A mound is different from a typical hill. Different layers from different historical eras are formed on top of each other in time and as years go by, each is replaced by layers from new civilizations. Hasanlu mound, also known as Teppe Hasanlu, is one of the historical sites of Iran that has contained in itself some unique artifacts such as Golden bowl of Hasanlu. Located about twenty meters higher than sea level, Teppe Hasanlu is the remainder of an ancient civilization on a hill with about two hundred and sixty-five meters diameter.
The oldest humans are known to inhabit Hasanlu mound are the Mannai tribe. The bronze products of Mannai tribe are comparable with famous bronze pieces of Lorestan. The specialists have identified ten layers of different periods in Hasanlu, amongst which the oldest date back to six thousand years B.C. The ninth and seventh periods are dated between six thousand and three thousand years B.C.

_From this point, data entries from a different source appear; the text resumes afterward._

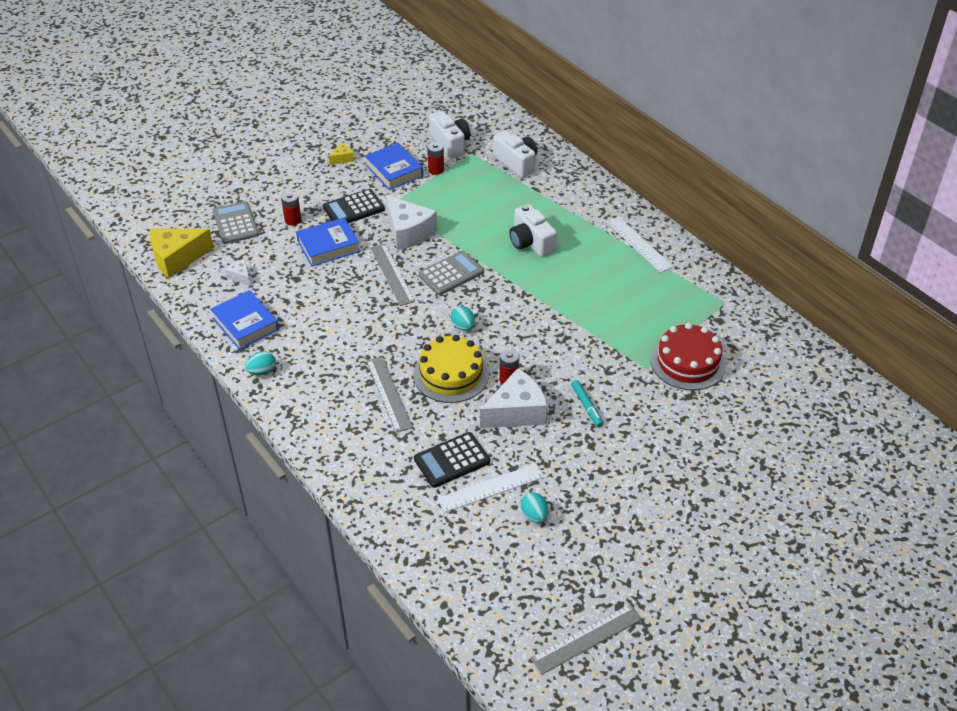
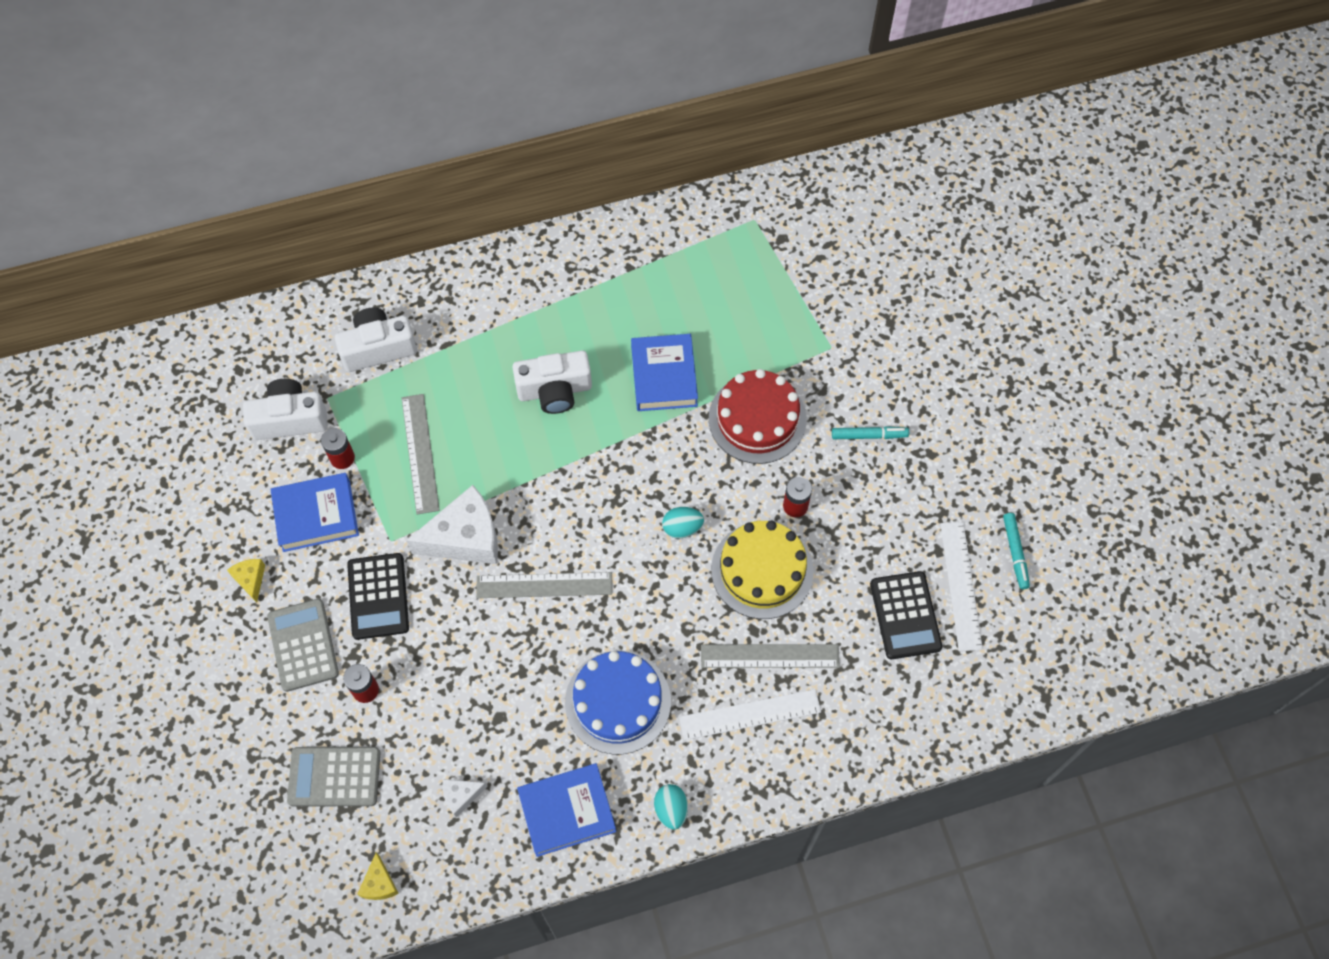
camera: 70 degrees left, 20 degrees up
(177, 258) = (379, 883): yellow cheese -> yellow cheese, size x0.47
(326, 328) = (618, 702): none -> blue cake
(328, 246) = (447, 654): blue book -> blue book (664, 376)
(451, 274) = (574, 510): grey calculator -> grey calculator (303, 645)
(516, 412) = (852, 516): white cheese -> none
(534, 515) = (1015, 552): turquoise egg -> turquoise marker
(586, 638) = (1190, 560): grey ruler -> grey ruler (420, 453)
(638, 244) = (612, 267): white ruler -> white ruler (750, 715)
(688, 362) = (837, 300): red cake -> red cake (757, 419)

The early archeological researches in Teppe Hasanlu were conducted in 1934. Two years later, in 1936, Sir Aurel Stein, the English scientist, conducted multiple surveys, which resulted in the discovery of some artifacts. Two other expeditions were carried out in 1947 and 1949 respectively. Eventually, a scientific excavation began by the Chief Archeological Office in 1949. It should be mentioned that the objects that are exhibited today in the National Museum of Iran were found during this survey. However, it was an excavation group of both Iranian and American archeologists who discovered the Golden bowl of Hasanlu in 1957.
Golden bowl of Hasanlu is considered one of the most celebrated national artifacts of Iran. It was found during the researches of Robert Dyson from America in 1958 in Teppe Hasanlu. The age of this bowl has been estimated to be about three thousand and two hundred years. Images have been engraved on its body that seems to depict an epic story. The bowl is now kept at the National Museum of Iran next to other discoveries of this site.
Teppe Hasanlu is located seven kilometers away from the Naqadeh County in West Azerbaijan. It is considered a historical site that is only twelve kilometers from Lake Urmia and between two villages of Aminlu and Hasanlu, which is the reason it has been named so.